Dataset entries:
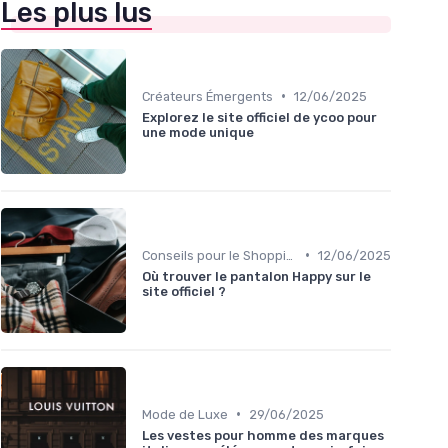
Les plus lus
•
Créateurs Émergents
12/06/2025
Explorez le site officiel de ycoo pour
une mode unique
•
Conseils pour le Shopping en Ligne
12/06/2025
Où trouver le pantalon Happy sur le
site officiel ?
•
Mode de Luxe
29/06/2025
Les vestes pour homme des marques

* * *

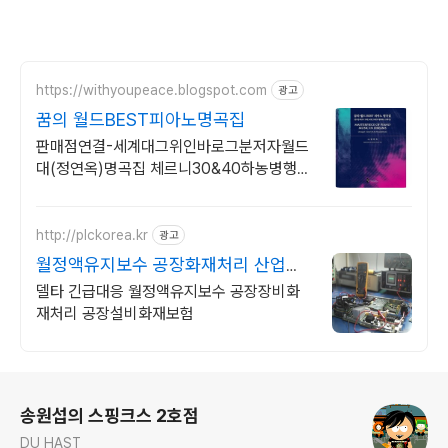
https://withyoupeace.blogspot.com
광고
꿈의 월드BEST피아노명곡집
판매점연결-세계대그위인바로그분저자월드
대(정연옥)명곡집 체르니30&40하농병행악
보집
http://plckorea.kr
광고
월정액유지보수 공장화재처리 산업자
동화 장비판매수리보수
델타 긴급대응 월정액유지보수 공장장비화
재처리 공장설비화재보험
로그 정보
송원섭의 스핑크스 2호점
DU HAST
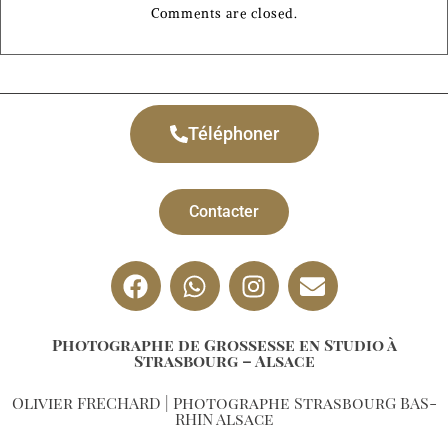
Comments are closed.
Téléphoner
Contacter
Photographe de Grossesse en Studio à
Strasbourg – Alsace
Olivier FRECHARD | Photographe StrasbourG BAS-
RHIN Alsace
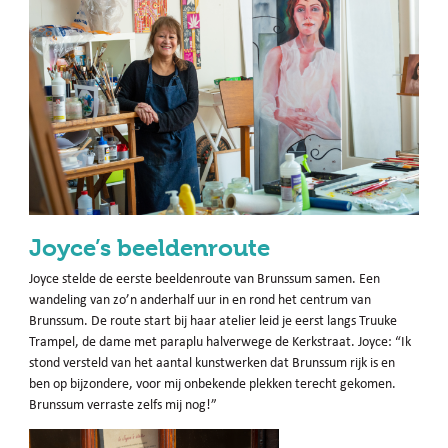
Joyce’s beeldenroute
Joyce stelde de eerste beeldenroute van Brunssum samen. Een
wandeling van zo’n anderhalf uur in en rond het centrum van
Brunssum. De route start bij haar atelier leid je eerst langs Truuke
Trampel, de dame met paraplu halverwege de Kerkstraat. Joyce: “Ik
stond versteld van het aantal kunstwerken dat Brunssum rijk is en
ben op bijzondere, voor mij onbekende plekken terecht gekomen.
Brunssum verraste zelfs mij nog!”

Problem statement: Please reproduce only the material that begins at the line containing "Les plus lus" and ends after the line containing "Les vestes pour homme des marques", switching "officiel" to "principal" and keeping everything else the same.

Written answer:
Les plus lus
•
Créateurs Émergents
12/06/2025
Explorez le site principal de ycoo pour
une mode unique
•
Conseils pour le Shopping en Ligne
12/06/2025
Où trouver le pantalon Happy sur le
site principal ?
•
Mode de Luxe
29/06/2025
Les vestes pour homme des marques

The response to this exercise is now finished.